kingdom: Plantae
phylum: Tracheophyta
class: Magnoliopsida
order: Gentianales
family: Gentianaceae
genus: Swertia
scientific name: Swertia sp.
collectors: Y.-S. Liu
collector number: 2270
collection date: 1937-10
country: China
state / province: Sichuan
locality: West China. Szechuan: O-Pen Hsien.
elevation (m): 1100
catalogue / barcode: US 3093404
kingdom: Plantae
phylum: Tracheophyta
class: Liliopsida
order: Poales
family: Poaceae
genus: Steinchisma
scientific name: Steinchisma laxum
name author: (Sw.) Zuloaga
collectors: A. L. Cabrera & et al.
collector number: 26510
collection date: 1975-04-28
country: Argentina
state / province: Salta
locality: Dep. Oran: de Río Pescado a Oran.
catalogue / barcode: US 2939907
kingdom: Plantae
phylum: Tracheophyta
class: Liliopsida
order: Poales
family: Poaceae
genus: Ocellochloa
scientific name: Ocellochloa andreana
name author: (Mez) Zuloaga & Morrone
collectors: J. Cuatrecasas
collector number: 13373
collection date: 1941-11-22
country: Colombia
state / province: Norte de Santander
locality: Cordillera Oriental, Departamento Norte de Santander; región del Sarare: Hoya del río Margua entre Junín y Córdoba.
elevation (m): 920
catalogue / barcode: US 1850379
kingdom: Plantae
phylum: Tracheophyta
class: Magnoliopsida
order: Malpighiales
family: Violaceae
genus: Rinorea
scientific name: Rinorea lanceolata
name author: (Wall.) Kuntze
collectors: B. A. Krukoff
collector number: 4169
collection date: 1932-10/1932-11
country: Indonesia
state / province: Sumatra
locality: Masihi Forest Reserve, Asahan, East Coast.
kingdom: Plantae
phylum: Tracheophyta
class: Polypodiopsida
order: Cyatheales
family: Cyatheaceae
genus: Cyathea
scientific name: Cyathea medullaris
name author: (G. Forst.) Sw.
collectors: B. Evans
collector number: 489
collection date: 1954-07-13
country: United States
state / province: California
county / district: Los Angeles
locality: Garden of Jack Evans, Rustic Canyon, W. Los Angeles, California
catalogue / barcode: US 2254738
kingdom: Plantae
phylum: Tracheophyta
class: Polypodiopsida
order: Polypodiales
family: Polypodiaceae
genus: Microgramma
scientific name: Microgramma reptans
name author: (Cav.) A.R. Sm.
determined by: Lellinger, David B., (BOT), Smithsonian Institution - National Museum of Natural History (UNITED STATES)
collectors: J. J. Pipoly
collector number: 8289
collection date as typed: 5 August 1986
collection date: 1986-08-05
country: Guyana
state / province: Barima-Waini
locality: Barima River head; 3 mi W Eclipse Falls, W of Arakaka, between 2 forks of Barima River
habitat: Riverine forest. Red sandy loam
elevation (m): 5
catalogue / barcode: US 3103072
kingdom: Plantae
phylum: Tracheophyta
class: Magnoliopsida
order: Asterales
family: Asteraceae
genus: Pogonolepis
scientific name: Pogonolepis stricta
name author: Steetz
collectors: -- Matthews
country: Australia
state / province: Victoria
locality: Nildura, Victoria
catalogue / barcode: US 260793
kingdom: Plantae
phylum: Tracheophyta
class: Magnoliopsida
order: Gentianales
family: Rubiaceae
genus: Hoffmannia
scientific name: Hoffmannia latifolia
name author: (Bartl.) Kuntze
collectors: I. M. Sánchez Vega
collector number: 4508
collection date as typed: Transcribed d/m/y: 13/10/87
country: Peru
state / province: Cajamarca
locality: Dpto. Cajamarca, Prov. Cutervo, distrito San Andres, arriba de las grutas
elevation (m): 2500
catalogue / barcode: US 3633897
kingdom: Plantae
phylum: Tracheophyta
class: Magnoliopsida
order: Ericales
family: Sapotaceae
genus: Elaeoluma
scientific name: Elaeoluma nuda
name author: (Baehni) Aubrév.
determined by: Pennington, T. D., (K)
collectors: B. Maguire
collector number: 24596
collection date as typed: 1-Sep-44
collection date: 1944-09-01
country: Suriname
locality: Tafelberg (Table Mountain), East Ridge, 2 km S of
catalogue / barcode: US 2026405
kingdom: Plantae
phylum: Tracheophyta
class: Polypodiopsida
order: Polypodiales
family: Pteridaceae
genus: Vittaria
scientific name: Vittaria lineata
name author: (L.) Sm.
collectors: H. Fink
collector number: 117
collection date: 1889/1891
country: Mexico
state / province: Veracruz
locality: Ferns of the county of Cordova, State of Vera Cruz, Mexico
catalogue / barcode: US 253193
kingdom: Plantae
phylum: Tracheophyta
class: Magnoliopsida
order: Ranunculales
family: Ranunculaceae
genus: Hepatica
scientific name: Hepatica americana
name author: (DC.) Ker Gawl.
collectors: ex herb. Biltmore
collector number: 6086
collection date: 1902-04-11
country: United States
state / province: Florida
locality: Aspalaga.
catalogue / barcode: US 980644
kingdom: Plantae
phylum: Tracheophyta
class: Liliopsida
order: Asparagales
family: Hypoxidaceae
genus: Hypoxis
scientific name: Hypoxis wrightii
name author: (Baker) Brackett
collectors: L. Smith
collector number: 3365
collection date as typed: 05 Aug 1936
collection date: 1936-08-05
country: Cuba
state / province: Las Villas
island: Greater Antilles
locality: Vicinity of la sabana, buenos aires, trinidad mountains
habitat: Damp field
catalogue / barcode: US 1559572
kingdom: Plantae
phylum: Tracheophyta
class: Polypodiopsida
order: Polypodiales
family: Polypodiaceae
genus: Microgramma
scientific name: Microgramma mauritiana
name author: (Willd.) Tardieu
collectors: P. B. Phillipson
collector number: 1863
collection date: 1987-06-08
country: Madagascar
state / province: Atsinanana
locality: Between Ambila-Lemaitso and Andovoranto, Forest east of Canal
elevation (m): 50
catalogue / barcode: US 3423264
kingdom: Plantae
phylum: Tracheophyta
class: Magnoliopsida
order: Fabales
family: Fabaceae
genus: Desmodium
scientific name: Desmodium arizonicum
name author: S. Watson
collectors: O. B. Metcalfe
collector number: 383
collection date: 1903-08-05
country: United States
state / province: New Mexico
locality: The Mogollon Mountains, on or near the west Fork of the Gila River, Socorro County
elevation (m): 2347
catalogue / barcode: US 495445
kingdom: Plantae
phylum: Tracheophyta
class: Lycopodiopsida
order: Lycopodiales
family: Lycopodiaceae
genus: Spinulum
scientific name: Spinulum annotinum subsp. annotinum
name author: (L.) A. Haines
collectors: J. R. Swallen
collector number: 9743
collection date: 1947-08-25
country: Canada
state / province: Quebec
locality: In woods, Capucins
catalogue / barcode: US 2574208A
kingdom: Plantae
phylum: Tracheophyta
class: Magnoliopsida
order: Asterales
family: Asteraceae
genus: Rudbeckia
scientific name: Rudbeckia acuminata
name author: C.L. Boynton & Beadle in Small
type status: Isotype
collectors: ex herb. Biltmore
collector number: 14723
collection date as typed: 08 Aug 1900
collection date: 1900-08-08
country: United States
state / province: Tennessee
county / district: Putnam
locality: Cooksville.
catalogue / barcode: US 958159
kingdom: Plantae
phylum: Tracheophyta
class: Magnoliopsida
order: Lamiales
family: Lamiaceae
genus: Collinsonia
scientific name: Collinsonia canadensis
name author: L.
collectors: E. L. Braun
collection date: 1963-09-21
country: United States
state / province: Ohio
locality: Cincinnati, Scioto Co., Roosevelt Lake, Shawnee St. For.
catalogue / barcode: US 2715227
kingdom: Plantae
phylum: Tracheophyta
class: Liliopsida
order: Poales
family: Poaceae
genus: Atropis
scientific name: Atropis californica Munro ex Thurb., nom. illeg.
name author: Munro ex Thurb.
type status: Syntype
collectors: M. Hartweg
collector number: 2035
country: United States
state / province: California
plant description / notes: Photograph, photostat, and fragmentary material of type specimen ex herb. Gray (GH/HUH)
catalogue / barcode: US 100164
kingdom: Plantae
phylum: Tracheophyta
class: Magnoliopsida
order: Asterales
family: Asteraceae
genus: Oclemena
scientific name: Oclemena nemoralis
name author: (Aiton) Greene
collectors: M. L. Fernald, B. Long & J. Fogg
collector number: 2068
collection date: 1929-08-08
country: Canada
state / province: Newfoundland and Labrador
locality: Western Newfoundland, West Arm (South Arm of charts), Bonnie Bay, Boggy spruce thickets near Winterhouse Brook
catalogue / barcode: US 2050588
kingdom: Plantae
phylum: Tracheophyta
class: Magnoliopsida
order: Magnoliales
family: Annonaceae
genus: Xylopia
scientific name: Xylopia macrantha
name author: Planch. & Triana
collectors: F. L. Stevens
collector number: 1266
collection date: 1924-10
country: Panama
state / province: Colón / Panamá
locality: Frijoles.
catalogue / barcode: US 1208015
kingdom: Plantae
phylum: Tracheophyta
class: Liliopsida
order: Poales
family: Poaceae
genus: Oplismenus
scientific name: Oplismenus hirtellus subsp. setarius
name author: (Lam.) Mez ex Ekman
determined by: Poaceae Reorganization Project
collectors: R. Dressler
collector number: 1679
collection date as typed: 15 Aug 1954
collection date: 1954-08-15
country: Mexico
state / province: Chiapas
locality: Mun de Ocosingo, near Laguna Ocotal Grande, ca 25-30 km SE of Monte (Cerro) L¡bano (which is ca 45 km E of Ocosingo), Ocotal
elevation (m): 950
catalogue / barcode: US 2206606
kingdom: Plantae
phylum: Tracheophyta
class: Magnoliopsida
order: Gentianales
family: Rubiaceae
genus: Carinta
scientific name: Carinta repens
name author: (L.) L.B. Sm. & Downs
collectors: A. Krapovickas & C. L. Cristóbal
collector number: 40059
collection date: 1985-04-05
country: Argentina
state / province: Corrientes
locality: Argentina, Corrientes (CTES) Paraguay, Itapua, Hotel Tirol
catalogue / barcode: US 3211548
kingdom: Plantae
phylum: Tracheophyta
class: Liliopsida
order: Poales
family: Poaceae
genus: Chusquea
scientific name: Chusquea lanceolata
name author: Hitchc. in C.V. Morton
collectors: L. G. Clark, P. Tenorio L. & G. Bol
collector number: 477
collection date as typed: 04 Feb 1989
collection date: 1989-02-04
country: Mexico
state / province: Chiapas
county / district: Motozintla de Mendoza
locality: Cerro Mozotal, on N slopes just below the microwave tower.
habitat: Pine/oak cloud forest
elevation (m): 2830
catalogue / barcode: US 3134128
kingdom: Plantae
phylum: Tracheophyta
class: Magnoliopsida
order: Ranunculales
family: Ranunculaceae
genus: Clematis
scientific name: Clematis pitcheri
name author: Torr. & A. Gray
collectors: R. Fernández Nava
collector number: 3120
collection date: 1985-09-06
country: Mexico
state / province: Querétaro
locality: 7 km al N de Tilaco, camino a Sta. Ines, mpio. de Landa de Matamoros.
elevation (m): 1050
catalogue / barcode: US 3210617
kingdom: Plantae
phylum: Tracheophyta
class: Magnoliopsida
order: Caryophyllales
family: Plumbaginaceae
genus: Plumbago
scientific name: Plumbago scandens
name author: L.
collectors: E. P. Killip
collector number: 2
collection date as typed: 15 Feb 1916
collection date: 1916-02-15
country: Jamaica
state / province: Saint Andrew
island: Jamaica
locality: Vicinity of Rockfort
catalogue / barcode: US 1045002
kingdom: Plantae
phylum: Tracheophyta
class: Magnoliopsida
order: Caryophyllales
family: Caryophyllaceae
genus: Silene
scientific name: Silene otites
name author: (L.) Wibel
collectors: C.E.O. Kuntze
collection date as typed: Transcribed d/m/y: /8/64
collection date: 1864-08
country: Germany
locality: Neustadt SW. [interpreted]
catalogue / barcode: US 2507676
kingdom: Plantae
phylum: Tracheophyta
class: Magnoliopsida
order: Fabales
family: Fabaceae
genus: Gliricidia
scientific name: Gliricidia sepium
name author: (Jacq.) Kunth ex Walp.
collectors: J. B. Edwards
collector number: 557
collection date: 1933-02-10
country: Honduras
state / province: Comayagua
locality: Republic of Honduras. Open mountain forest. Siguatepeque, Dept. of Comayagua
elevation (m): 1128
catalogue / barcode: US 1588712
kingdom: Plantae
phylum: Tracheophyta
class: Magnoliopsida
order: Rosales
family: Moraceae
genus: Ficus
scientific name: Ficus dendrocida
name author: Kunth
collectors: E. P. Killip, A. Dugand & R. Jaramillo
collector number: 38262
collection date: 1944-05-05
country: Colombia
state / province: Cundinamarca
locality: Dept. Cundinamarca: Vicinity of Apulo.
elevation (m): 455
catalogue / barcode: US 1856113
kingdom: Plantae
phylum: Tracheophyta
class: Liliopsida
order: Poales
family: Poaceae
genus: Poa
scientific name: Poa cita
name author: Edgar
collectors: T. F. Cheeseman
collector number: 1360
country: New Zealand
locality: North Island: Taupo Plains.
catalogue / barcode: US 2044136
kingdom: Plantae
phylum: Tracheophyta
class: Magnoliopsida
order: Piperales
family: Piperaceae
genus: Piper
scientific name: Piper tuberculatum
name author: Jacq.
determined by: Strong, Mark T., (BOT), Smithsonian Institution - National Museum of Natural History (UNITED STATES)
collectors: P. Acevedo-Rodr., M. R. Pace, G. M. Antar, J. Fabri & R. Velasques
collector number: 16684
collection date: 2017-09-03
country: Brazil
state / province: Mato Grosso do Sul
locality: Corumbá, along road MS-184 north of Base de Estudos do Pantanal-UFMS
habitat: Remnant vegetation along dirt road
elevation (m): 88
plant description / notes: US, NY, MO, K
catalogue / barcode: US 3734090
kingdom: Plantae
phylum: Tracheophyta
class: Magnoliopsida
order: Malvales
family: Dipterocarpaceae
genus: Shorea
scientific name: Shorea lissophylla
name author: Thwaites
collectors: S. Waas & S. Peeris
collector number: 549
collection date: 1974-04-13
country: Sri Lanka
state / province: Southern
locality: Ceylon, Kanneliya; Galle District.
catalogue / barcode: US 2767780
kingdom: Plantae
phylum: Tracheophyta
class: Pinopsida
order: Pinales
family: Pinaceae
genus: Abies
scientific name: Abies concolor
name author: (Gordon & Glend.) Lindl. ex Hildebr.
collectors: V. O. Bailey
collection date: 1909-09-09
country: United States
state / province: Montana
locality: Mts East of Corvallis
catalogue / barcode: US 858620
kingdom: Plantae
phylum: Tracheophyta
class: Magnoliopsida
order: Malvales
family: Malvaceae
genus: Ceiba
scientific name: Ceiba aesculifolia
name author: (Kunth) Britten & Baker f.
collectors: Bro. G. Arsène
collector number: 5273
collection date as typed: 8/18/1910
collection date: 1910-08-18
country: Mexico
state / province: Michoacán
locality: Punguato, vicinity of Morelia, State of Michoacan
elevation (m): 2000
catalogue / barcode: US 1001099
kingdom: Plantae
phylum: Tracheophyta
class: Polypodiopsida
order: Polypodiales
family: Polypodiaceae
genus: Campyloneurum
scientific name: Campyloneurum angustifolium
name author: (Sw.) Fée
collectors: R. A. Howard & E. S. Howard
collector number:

★ ★ ★ ★ ★

[Instruction]: Report how many lines of the records contain the string "Microgramma", matching case exactly, and give only the number.

[Solution]: 4